REQUIRED ACTION: State the number of lines in the following material that contain the string "dcount", and nothing else.

GIVEN RECORDS:
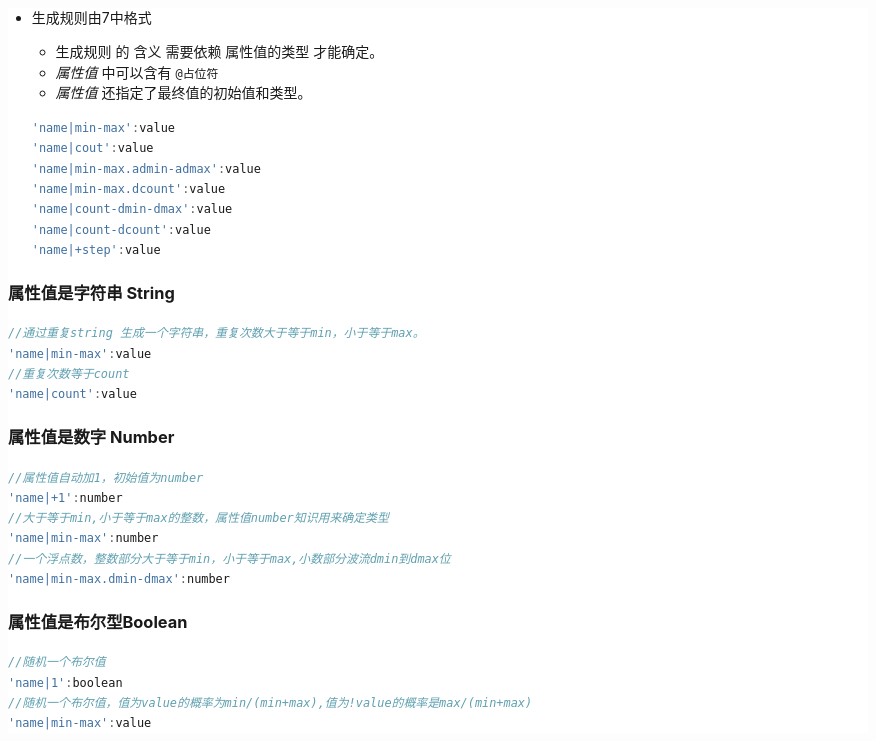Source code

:      

   - 生成规则由7中格式

     - 生成规则 的 含义 需要依赖 属性值的类型 才能确定。
     - *属性值* 中可以含有 `@占位符`
     - *属性值* 还指定了最终值的初始值和类型。

     ``````javascript
     'name|min-max':value
     'name|cout':value
     'name|min-max.admin-admax':value
     'name|min-max.dcount':value
     'name|count-dmin-dmax':value
     'name|count-dcount':value
     'name|+step':value
     ``````

     

     

   

   

### 属性值是字符串 String 

``````javascript
//通过重复string 生成一个字符串，重复次数大于等于min，小于等于max。
'name|min-max':value
//重复次数等于count 
'name|count':value
``````







### 属性值是数字 Number

```javascript
//属性值自动加1，初始值为number
'name|+1':number
//大于等于min,小于等于max的整数，属性值number知识用来确定类型
'name|min-max':number
//一个浮点数，整数部分大于等于min，小于等于max,小数部分波流dmin到dmax位
'name|min-max.dmin-dmax':number
```



### 属性值是布尔型Boolean

```javascript
//随机一个布尔值
'name|1':boolean
//随机一个布尔值，值为value的概率为min/(min+max),值为!value的概率是max/(min+max)
'name|min-max':value
```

SOLUTION TO THIS EXERCISE: 2